§ Stored data entries
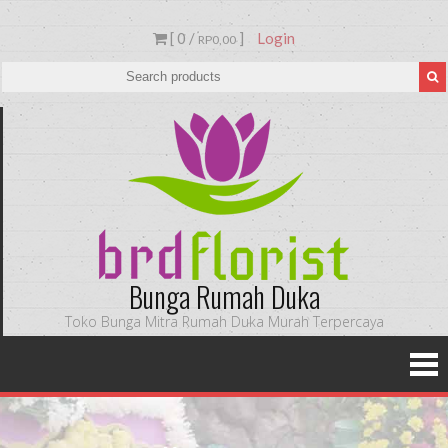
[ 0 /
]
Login
RP0,00
Bunga Rumah Duka
Toko Bunga Mitra Rumah Duka Murah Terpercaya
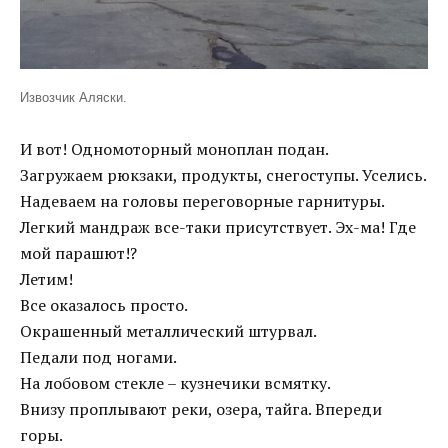
Извозчик Аляски.
И вот! Одномоторный моноплан подан.
Загружаем рюкзаки, продукты, снегоступы. Уселись.
Надеваем на головы переговорные гарнитуры.
Легкий мандраж все-таки присутствует. Эх-ма! Где
мой парашют!?
Летим!
Все оказалось просто.
Окрашенный металлический штурвал.
Педали под ногами.
На лобовом стекле – кузнечики всмятку.
Внизу проплывают реки, озера, тайга. Впереди
горы.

§ REQUEST
Put every line of text read from all the records into a JSON list of strings, one string per line, omitting blank lines. Leave the pictures out of the answer.

§ RESPONSE TO THIS EXERCISE
[
  "[ 0 /",
  "]",
  "Login",
  "RP0,00",
  "Bunga Rumah Duka",
  "Toko Bunga Mitra Rumah Duka Murah Terpercaya",
  "Извозчик Аляски.",
  "И вот! Одномоторный моноплан подан.",
  "Загружаем рюкзаки, продукты, снегоступы. Уселись.",
  "Надеваем на головы переговорные гарнитуры.",
  "Легкий мандраж все-таки присутствует. Эх-ма! Где",
  "мой парашют!?",
  "Летим!",
  "Все оказалось просто.",
  "Окрашенный металлический штурвал.",
  "Педали под ногами.",
  "На лобовом стекле – кузнечики всмятку.",
  "Внизу проплывают реки, озера, тайга. Впереди",
  "горы."
]